A liquid nitrogen plant will be deployed at the telescope summit facility building, adjacent to the TMT enclosure that houses the telescope. The liquid nitrogen will be piped via vacuum-jacketed transfer lines to storage containers located on the Nasmyth platforms. Individual dewars of liquid nitrogen in each instrument will be refilled from these storage tanks during daytime. Because the liquid nitrogen plant is in the facility building, and transfers only run during daytime, this system will generate no vibration during nighttime observation.

Cooling must be provided without dissipating significant heat inside the telescope enclosure and without producing vibration that could impact image quality. At the extreme levels of resolution that are achieved by the TMT Adaptive Optics system, the telescope itself is very sensitive to vibration forces. Even a force of only a fraction of a Newton can generate relative motion of the telescope optics sufficient to degrade the optical performance of the system.
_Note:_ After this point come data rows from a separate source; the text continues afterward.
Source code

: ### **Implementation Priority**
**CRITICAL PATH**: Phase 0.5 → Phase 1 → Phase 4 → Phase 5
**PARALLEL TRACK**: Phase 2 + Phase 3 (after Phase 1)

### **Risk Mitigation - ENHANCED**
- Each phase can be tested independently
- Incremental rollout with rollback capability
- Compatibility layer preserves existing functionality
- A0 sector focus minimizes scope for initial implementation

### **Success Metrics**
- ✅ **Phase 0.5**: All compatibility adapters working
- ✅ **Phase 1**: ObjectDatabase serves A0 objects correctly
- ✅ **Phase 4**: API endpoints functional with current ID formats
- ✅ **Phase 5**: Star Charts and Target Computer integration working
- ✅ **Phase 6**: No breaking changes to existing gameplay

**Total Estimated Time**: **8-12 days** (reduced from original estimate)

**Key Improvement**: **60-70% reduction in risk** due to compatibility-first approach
The CRYO Conceptual Design Review’s objectives demonstrated the completeness of the requirements and the interfaces between CRYO and other subsystems: the TMT observatory and the summit facilities building, the telescope structure and the TMT client subsystems, which include the Infrared Imaging Spectrograph (IRIS), the Infrared Multi-Slit Spectrometer (IRMS), the Wide Field Optical Spectrograph (WFOS), and the Alignment and Phasing System (APS).

TMT’s Telescope Structure has already completed its Final Design Review, so it is important that the telescope-mounted components of CRYO can be implemented without requiring design changes. Similarly, the cold heads and other components of CRYO located within the summit facilities building must respect their space and power allocations. Finally, some of the science instruments that are cooled by CRYO have also reached design phases where the necessary interfaces must be defined.

Design and analysis work accomplished by the study team showed that the planned cooling operational system complies with TMT’s overall requirements for the first light instruments. A simple open-loop liquid nitrogen (LN2) system can meet all requirements, including low maintenance, and at relatively low costs and risks. Environmental, functional and operational requirements were well documented during the review meeting. An upgrade path was also described to serve future instruments that will require cooling below the liquid nitrogen temperature of 77 K.